Exercise aim: Pull every line that includes the word "lines" out of the data below and copy it.

------ The input ------

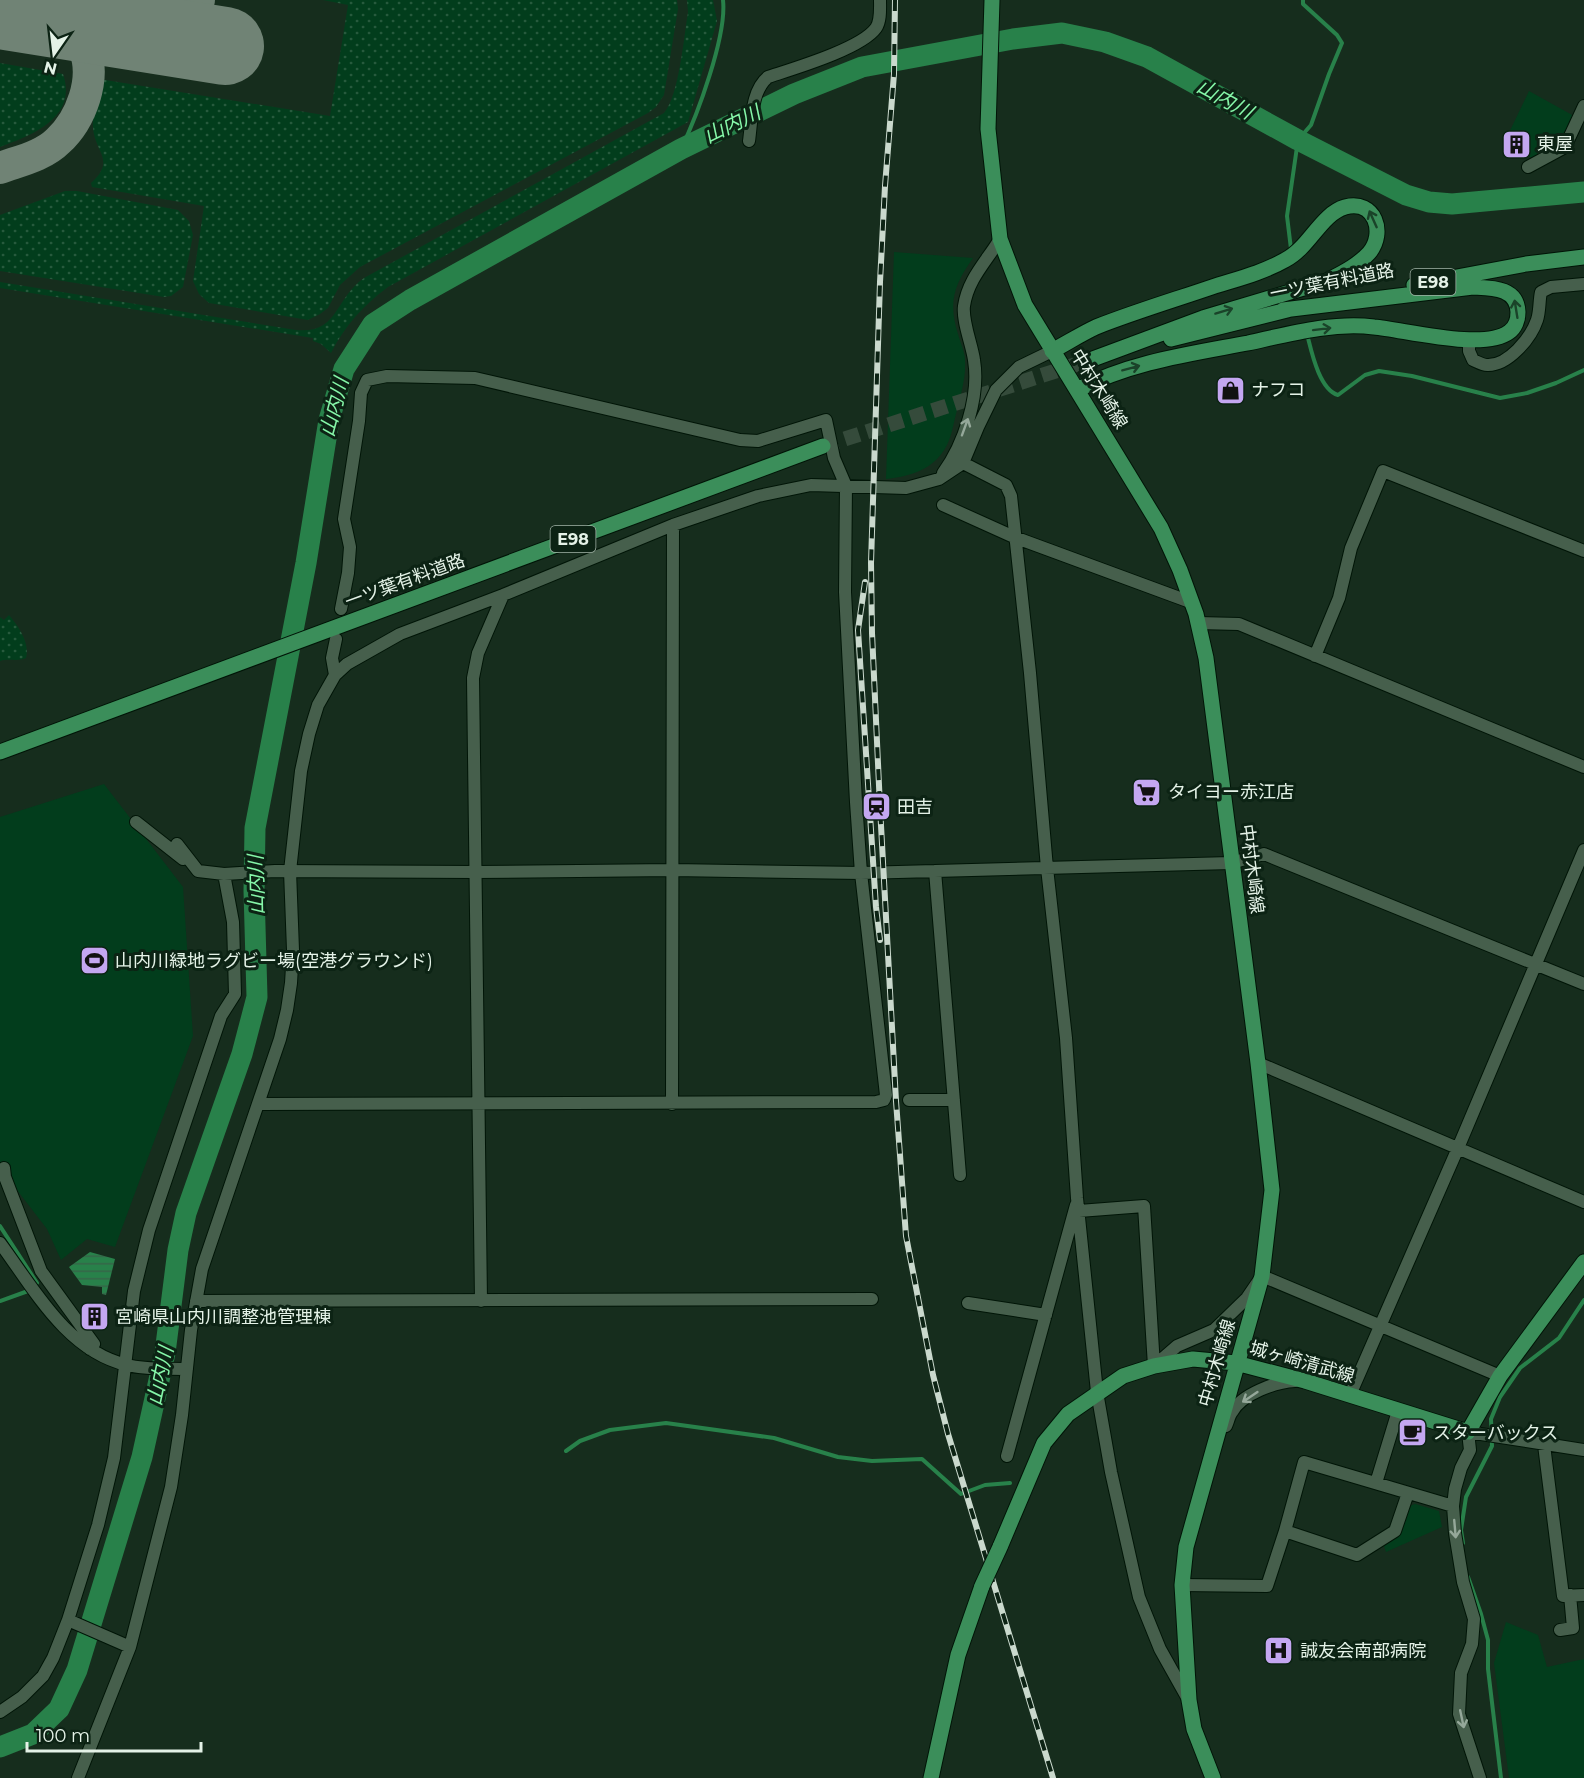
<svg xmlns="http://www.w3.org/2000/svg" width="1584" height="1778" font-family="Montserrat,'Noto Sans JP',sans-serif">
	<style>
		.grass { fill: url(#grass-dots) }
		.green { fill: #023d1c }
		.water { fill: url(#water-rules) }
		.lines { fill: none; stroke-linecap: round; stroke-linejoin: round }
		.stream { stroke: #28814a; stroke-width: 4 }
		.river { stroke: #28814a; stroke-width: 21 }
		.taxiway { stroke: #708375; stroke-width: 32 }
		.runway { stroke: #708375; stroke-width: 78 }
		.major-tunnel { stroke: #354b3b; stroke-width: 15; stroke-dasharray: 15 8; stroke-linecap: butt }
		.minor-casing { stroke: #011507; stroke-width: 14 }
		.major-casing { stroke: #011507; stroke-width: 17 }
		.minor { stroke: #465f4c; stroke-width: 12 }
		.major { stroke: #3b8e5a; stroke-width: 15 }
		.rail-casing { stroke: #cad9cd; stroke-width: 6 }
		.rail { stroke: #0c2314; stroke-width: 4; stroke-dasharray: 11; stroke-linecap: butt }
		.major-bridge-casing { stroke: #011507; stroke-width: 17; stroke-linecap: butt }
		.major-bridge { stroke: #3b8e5a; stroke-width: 15 }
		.oneway { stroke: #1a4329 }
		.oneway2 { stroke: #95a89a }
		.labels { text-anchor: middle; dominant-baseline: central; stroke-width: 6; stroke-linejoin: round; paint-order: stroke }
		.shield { fill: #0c2314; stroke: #a3b4a8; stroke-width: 1.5 }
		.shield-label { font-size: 16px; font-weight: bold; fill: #e4f2e7 }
		.poi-label { font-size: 18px; fill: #e4f2e7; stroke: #0c2314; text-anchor: start }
		.street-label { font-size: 18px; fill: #e4f2e7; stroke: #0c2314 }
		.water-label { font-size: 20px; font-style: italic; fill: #86f7a9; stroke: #0c2314 }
	</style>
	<defs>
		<pattern id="grass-dots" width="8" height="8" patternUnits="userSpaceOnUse" patternTransform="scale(1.5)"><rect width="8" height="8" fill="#023d1c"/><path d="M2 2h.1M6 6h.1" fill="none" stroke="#275a3d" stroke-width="1.8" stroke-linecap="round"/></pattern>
		<pattern id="water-rules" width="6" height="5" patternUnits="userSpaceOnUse" patternTransform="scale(1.5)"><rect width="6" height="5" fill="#28814a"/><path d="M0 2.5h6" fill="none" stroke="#366548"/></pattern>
	</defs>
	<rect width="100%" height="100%" fill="#162d1d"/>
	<path class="grass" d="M323 0H677L678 9 664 95 656 107 648 113 360 267 340 285 328 308 320 314 308 320 209 303 199 294 193 281 204 206 92 187 91 183C117 160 94 152 93 127 92 111 96 95 99 79L330 116 348 5Z
		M687 0H713L717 21 688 122 388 287C364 305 345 325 331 353L321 344 313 341V338L0 288V282L296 330C339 334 334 299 364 278L664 113C679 96 684 36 688 12Z
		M0 63 63 74C78 118 32 135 0 147Z
		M65 191H77L178 210 189 221 193 235 183 287 171 296 164 297 0 271V215Z
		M9 615C19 627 30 643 26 658 18 662 9 658 0 661V617L4 620Z"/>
	<path class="green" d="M1529 91 1574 116 1561 146 1532 158 1504 143Z
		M894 252 973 258C954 285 948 302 958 334 960 342 965 352 965 361 966 377 961 394 957 410 954 421 952 435 947 445 934 470 911 476 886 479Z
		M104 784 183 887 193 1036 115 1247 87 1239 61 1260 47 1229 0 1168V817Z
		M1415 1504 1439 1511 1442 1527 1386 1552 1384 1546 1400 1534 1410 1506Z
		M1506 1622 1538 1635 1547 1667 1584 1659V1778H1509L1494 1663Z"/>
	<path class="water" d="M90 1252 115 1259 106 1295 102 1294V1287L82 1285 69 1267Z"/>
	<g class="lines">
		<path class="stream" d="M681 149C697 116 727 36 723 0
			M1291 249 1287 216 1298 140 1311 125 1329 74 1342 43 1337 35 1303 4V0
			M1308 338C1312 354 1320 390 1338 395L1365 375 1379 371 1412 376 1500 398 1527 393 1556 383 1584 370
			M0 1226 37 1283 28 1291 0 1301
			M566 1451 580 1441 610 1430 666 1423 774 1438 838 1457 872 1461 922 1459 961 1494 985 1485 1010 1483
			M1463 1543 1461 1530 1466 1497 1492 1446 1491 1419 1500 1397 1520 1368 1559 1338 1584 1300
			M1468 1577 1481 1614 1488 1640V1669L1501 1778"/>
		<path class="river" d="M0 1747 33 1734 59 1709 77 1670 142 1457 165 1353 178 1250 186 1213 242 1054 257 997 254 891 255 828 306 563 329 420 344 369 373 324 410 300 681 149 794 94 862 67 1013 39 1062 33 1105 42 1147 57 1298 140 1406 195 1429 202 1452 204 1584 192"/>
		<path class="taxiway" d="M0 9 33 6 48 0
			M125 29C153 25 178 21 199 0
			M0 168C19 161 43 156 58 141 81 120 97 78 84 48 77 32 60 23 46 16"/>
		<path class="runway" d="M0 10 225 46"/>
		<path class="major-tunnel" d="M823 446 1090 360"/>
		<defs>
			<path id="minor" d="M749 141C752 120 751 91 768 77 792 69 861 49 876 28 881 21 880 8 880 0
				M1528 167 1565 147 1584 106
				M1469 341V351L1473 360C1478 362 1482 365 1487 365 1508 366 1531 338 1537 320 1540 311 1539 301 1541 292L1551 287 1584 284
				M963 463 1006 485 1011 496 1030 673 1047 868 1066 1038 1077 1198 1097 1392 1111 1472 1139 1597 1160 1649 1188 1699
				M943 473C964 444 980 396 974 360 972 345 962 321 964 306 968 279 986 262 1000 239
				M943 505 1014 537 1193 603
				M1198 623 1239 624 1584 767
				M1315 656 1339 598 1351 548 1383 471 1584 551
				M335 675 332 658 336 639
				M136 822 183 859
				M177 844 198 871 224 874 275 871 476 872 673 870 861 873 1231 863 1264 854 1584 984
				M935 871 960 1175
				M1258 1063 1584 1202
				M909 1100H954
				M258 1104 876 1102 884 1100 886 1095 861 873 856 802 845 592 846 486 834 458 826 420 758 441 740 440 475 378 387 376 367 380 361 393 359 421 344 519 350 547 348 573 341 609
				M672 1104 673 525
				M4 1168 5 1177 41 1271 94 1344 90 1349
				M1079 1211 1144 1206 1154 1366
				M0 1243C34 1289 67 1351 127 1365 146 1370 168 1368 187 1369
				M196 1301 872 1299
				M481 1301 473 678 478 653 503 595
				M968 1303 1046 1315
				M1154 1366 1177 1346 1214 1330 1247 1298 1262 1276 1500 1376
				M1350 1395 1458 1148 1584 850
				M1226 1426C1228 1422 1229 1416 1232 1412 1242 1394 1275 1382 1295 1381
				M1544 1445 1563 1596 1584 1595
				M1007 1456 1076 1205
				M1376 1483 1398 1411
				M1285 1531 1357 1555 1395 1531 1408 1493
				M1182 1585 1267 1586 1285 1531 1304 1462 1453 1506
				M68 1620 130 1647
				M1560 1630 1573 1628 1570 1595
				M0 1712 22 1697 43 1676 53 1658 68 1620 98 1525 114 1458 134 1291 149 1230 221 1016 235 994 233 922 224 874
				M78 1778 130 1647 171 1487 182 1415 191 1330 202 1269 280 1039 287 1010 291 983 293 950 290 871 301 771 309 734 318 705 335 675 347 664 400 634 503 595 673 525 758 496 811 485 906 488 939 479 963 463 978 427 996 390 1019 367 1052 351
				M1480 1778 1459 1714 1461 1673 1472 1644 1474 1619 1463 1582 1455 1533 1453 1506 1455 1489 1461 1468 1470 1450 1468 1432 1584 1450"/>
			<path id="major" d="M992 0 988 129 1000 239 1025 305 1161 528 1180 570 1196 614 1206 658 1258 1063 1272 1190 1262 1276 1186 1547 1182 1585 1189 1700 1194 1729 1213 1778
				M1414 285 1526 264 1584 257
				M1171 339 1291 309
				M1052 351C1067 343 1081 334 1096 327 1134 312 1174 300 1212 287 1237 279 1262 273 1285 260 1309 248 1321 214 1345 207 1375 199 1386 233 1369 253 1357 266 1342 273 1327 281L1203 318 1090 360
				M1077 390C1130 362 1190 354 1248 343 1289 334 1332 322 1374 327 1406 330 1484 351 1509 332 1515 328 1518 320 1518 312 1517 287 1491 288 1473 287L1283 310
				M0 752 823 446
				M1000 1547 1044 1443 1068 1414 1123 1376 1154 1366 1193 1359 1236 1363 1305 1381 1468 1432 1500 1376 1584 1262
				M931 1778 958 1655 982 1586"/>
		</defs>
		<use href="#minor" class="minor-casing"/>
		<use href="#major" class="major-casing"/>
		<use href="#minor" class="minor"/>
		<use href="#major" class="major"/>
		<defs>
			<path id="rail" d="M895 0 894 74 885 186 880 282 871 563 872 633 880 807 896 1101 906 1236 933 1375 948 1434 1053 1778
				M865 582 858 630 876 907 880 940"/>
		</defs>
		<use href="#rail" class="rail-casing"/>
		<use href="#rail" class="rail"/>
		<defs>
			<path id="major-bridge" d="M982 1586 1000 1547"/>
		</defs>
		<use href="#major-bridge" class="major-bridge-casing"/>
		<use href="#major-bridge" class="major-bridge"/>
	</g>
	<defs><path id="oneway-shaft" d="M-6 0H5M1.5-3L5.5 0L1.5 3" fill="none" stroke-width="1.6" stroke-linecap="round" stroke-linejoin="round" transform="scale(1.5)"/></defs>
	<g class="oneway">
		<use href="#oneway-shaft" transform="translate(1373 219) rotate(-114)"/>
		<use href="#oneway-shaft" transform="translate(1516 309) rotate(-99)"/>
		<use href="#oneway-shaft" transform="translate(1224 311) rotate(-17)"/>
		<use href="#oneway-shaft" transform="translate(1322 329) rotate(-7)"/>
		<use href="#oneway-shaft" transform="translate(1131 368) rotate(-15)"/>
	</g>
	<g class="oneway2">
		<use href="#oneway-shaft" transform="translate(965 427) rotate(-70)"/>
		<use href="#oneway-shaft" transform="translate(1250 1397) rotate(146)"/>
		<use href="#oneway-shaft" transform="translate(1455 1529) rotate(85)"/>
		<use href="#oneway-shaft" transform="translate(1462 1719) rotate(78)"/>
	</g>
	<defs>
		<symbol id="building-square" viewBox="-11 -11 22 22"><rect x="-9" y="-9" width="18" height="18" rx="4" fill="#c4a7f1" stroke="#0c2314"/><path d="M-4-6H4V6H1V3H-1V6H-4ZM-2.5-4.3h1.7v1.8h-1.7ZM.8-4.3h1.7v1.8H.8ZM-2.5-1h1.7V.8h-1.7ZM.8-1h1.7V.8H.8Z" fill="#111"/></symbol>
		<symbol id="shop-square" viewBox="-11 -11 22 22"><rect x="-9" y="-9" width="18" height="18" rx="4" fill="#c4a7f1" stroke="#0c2314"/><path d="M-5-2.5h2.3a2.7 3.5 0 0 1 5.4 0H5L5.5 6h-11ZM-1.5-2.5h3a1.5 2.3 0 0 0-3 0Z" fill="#111"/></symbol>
		<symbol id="supermarket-square" viewBox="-11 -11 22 22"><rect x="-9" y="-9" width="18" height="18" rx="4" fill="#c4a7f1" stroke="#0c2314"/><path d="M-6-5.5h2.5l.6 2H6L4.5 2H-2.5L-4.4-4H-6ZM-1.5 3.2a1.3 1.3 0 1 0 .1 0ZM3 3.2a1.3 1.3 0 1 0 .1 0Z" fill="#111"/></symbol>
		<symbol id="station-square" viewBox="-11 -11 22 22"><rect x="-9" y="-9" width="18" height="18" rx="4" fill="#c4a7f1" stroke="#0c2314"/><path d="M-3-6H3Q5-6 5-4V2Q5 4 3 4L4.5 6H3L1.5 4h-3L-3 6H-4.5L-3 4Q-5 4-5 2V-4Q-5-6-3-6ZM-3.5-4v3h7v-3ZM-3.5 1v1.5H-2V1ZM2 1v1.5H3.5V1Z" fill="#111"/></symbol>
		<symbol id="stadium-square" viewBox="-11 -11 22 22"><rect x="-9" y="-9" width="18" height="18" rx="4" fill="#c4a7f1" stroke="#0c2314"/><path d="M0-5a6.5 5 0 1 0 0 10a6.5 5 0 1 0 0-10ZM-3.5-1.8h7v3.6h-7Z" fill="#111"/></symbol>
		<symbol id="cafe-square" viewBox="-11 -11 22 22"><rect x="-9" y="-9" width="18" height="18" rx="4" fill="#c4a7f1" stroke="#0c2314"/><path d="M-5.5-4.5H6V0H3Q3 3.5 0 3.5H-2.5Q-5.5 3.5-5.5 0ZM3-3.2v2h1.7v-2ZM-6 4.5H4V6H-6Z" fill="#111"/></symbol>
		<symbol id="hospital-square" viewBox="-11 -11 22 22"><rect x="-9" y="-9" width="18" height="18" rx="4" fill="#c4a7f1" stroke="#0c2314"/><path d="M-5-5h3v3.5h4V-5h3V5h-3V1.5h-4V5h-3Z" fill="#111"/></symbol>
	</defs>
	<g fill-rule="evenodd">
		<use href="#building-square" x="1500" y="128" width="33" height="33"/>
		<use href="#shop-square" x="1214" y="374" width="33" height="33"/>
		<use href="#supermarket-square" x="1130" y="776" width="33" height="33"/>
		<use href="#station-square" x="860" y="790" width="33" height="33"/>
		<use href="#stadium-square" x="78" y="944" width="33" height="33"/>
		<use href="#building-square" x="78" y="1300" width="33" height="33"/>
		<use href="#cafe-square" x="1396" y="1416" width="33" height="33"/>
		<use href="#hospital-square" x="1262" y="1634" width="33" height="33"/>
	</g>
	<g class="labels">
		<g class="shield">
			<rect x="1410.5" y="269" width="45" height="26" rx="4.5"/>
			<rect x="550.5" y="526" width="45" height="26" rx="4.5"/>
		</g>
		<g class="shield-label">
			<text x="1433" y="282">E98</text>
			<text x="573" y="539">E98</text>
		</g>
		<g class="poi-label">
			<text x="1537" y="144">東屋</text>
			<text x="1251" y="390">ナフコ</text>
			<text x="1168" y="792">タイヨー赤江店</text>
			<text x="897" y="807">田吉</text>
			<text x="115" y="961">山内川緑地ラグビー場(空港グラウンド)</text>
			<text x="115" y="1317">宮崎県山内川調整池管理棟</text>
			<text x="1433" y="1433">スターバックス</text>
			<text x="1300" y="1651">誠友会南部病院</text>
		</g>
		<g class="street-label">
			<text transform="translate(1332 282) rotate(-11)">一ツ葉有料道路</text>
			<text transform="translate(1099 389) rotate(58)">中村木崎線</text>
			<text transform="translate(405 581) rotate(-20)">一ツ葉有料道路</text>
			<text transform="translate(1252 869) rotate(83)">中村木崎線</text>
			<text transform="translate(1302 1362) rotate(16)">城ヶ崎清武線</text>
			<text transform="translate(1217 1363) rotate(-74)">中村木崎線</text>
		</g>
		<g class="water-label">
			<text transform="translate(1225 99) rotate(29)">山内川</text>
			<text transform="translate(732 124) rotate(-26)">山内川</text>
			<text transform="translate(334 407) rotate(-75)">山内川</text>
			<text transform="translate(256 885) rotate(-91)">山内川</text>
			<text transform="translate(160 1376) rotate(-78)">山内川</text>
		</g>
	</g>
	<g transform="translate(54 54) rotate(194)" stroke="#0c2314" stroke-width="4.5" paint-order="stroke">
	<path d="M0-4.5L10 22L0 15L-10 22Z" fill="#e4f2e7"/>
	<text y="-9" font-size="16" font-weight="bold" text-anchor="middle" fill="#e4f2e7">N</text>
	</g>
	<path d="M27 1742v9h174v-9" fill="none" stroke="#e4f2e7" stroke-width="3"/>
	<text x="36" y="1742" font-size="18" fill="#e4f2e7" stroke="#0c2314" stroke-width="4.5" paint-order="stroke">100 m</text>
</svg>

------

Solved exercise:
		.lines { fill: none; stroke-linecap: round; stroke-linejoin: round }
	<g class="lines">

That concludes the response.